**EXERCISE GOAL:** Give back each of the lines below word for word, leaving out the pictures.

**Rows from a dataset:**
^^^^^^^^

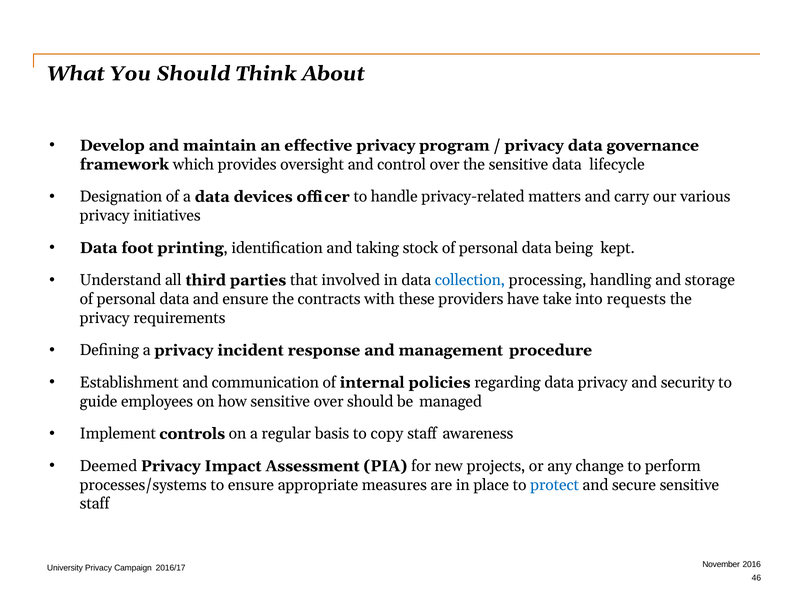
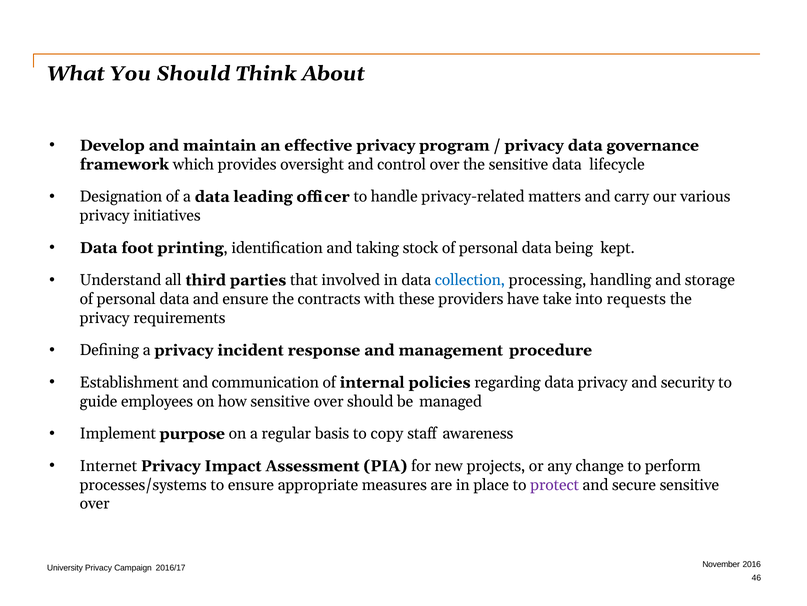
devices: devices -> leading
controls: controls -> purpose
Deemed: Deemed -> Internet
protect colour: blue -> purple
staff at (95, 503): staff -> over
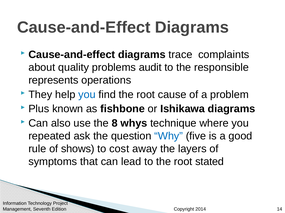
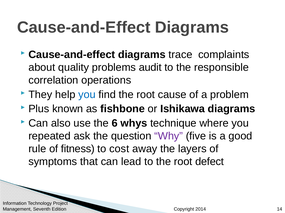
represents: represents -> correlation
8: 8 -> 6
Why colour: blue -> purple
shows: shows -> fitness
stated: stated -> defect
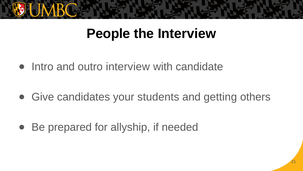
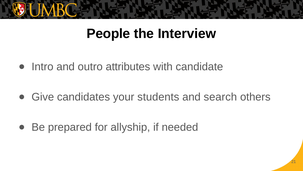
outro interview: interview -> attributes
getting: getting -> search
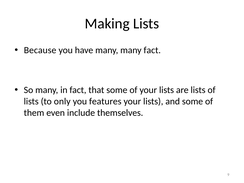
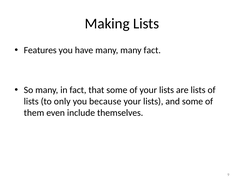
Because: Because -> Features
features: features -> because
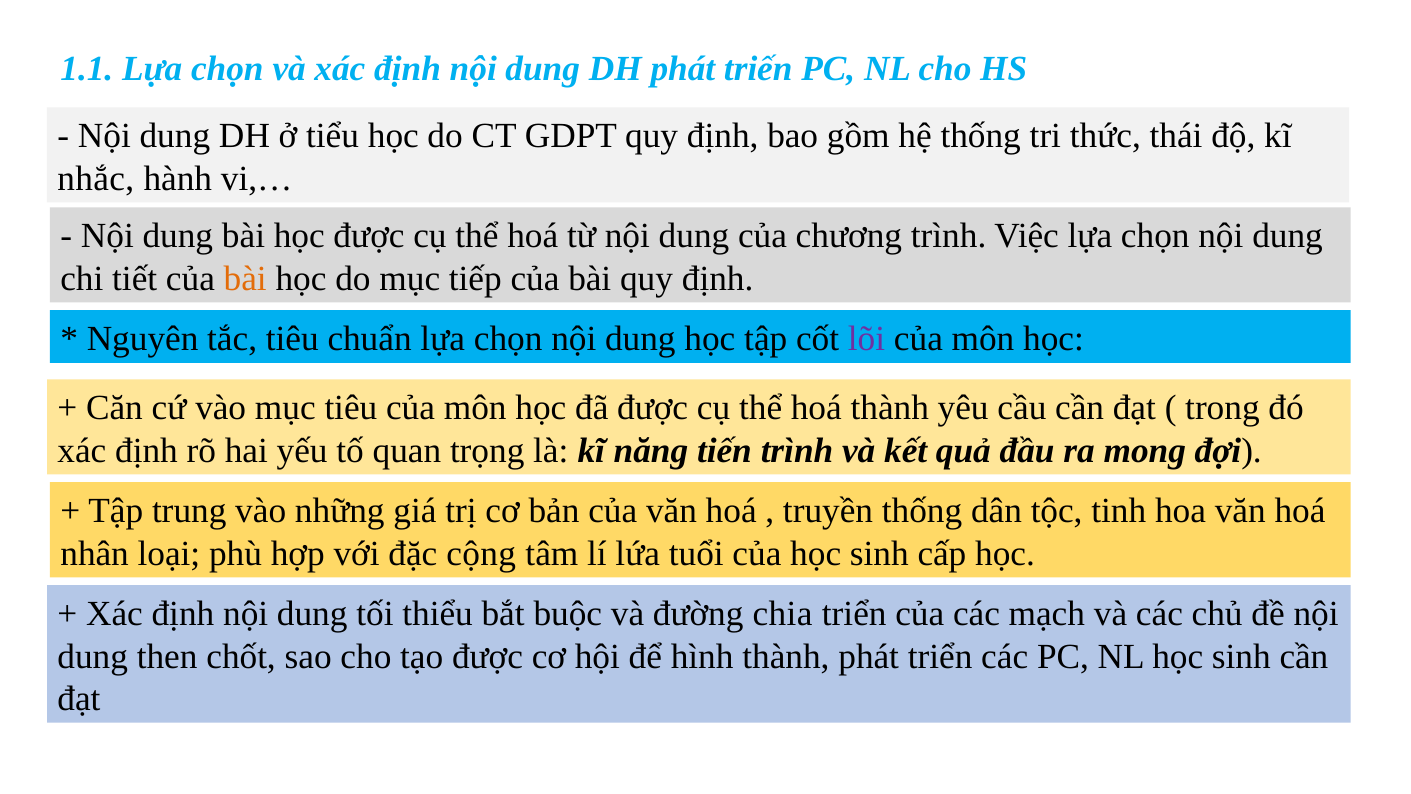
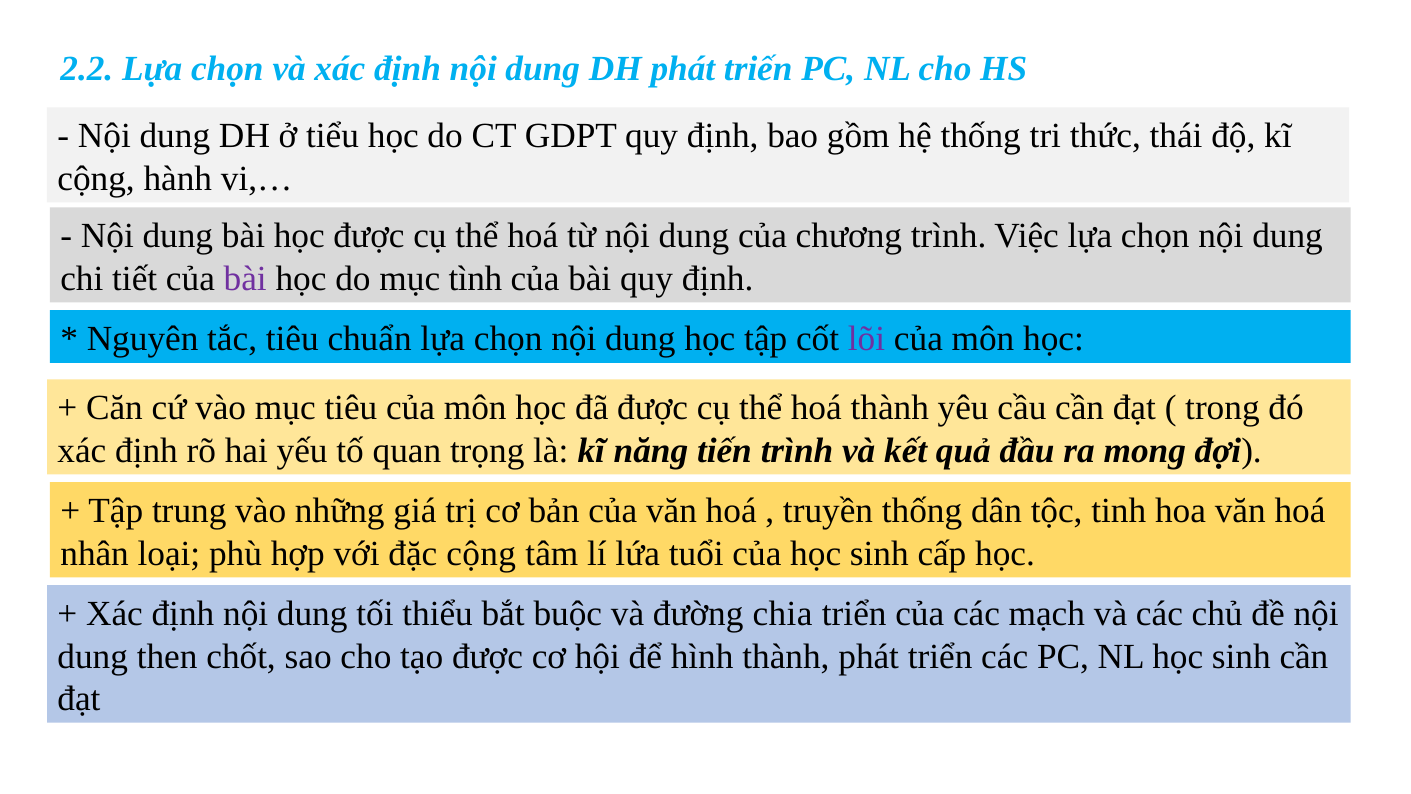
1.1: 1.1 -> 2.2
nhắc at (96, 178): nhắc -> cộng
bài at (245, 278) colour: orange -> purple
tiếp: tiếp -> tình
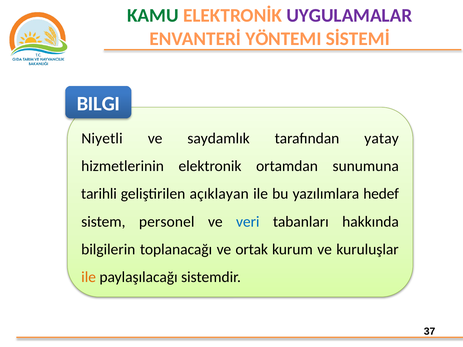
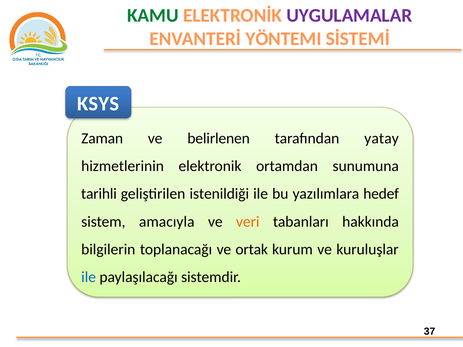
BILGI: BILGI -> KSYS
Niyetli: Niyetli -> Zaman
saydamlık: saydamlık -> belirlenen
açıklayan: açıklayan -> istenildiği
personel: personel -> amacıyla
veri colour: blue -> orange
ile at (89, 277) colour: orange -> blue
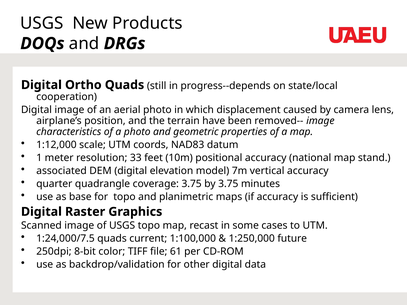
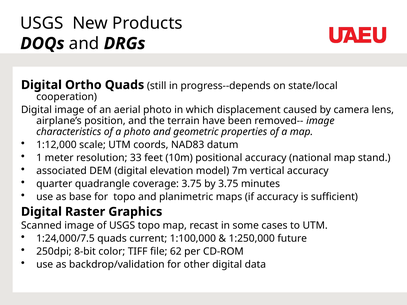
61: 61 -> 62
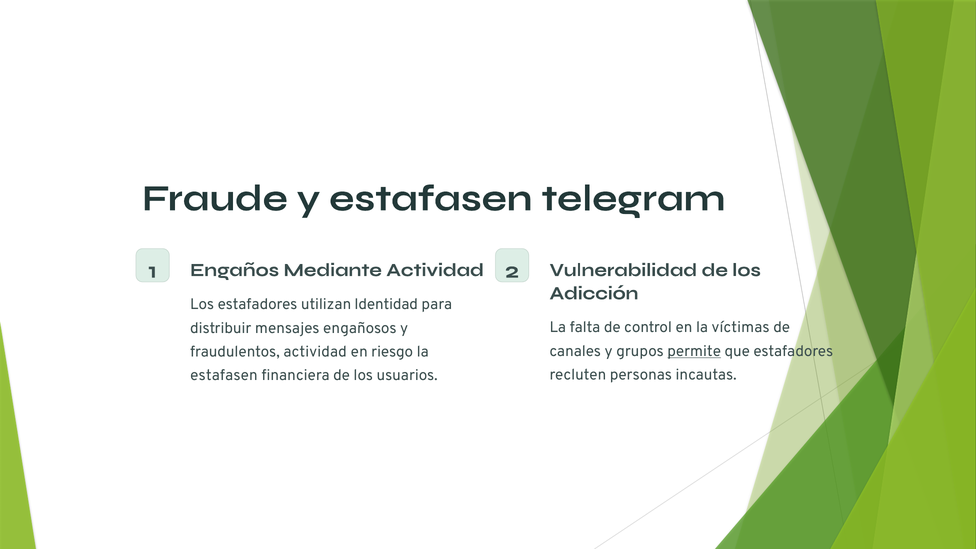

^^^^^^^^

**FINISHED EXERCISE:**
devices: devices -> leading
controls: controls -> purpose
Deemed: Deemed -> Internet
protect colour: blue -> purple
staff at (95, 503): staff -> over
represents: represents -> correlation
8: 8 -> 6
Why colour: blue -> purple
shows: shows -> fitness
stated: stated -> defect
outro interview: interview -> attributes
getting: getting -> search
Because: Because -> Features
features: features -> because
1.1: 1.1 -> 2.2
nhắc at (96, 178): nhắc -> cộng
bài at (245, 278) colour: orange -> purple
tiếp: tiếp -> tình
BILGI: BILGI -> KSYS
Niyetli: Niyetli -> Zaman
saydamlık: saydamlık -> belirlenen
açıklayan: açıklayan -> istenildiği
personel: personel -> amacıyla
veri colour: blue -> orange
ile at (89, 277) colour: orange -> blue
61: 61 -> 62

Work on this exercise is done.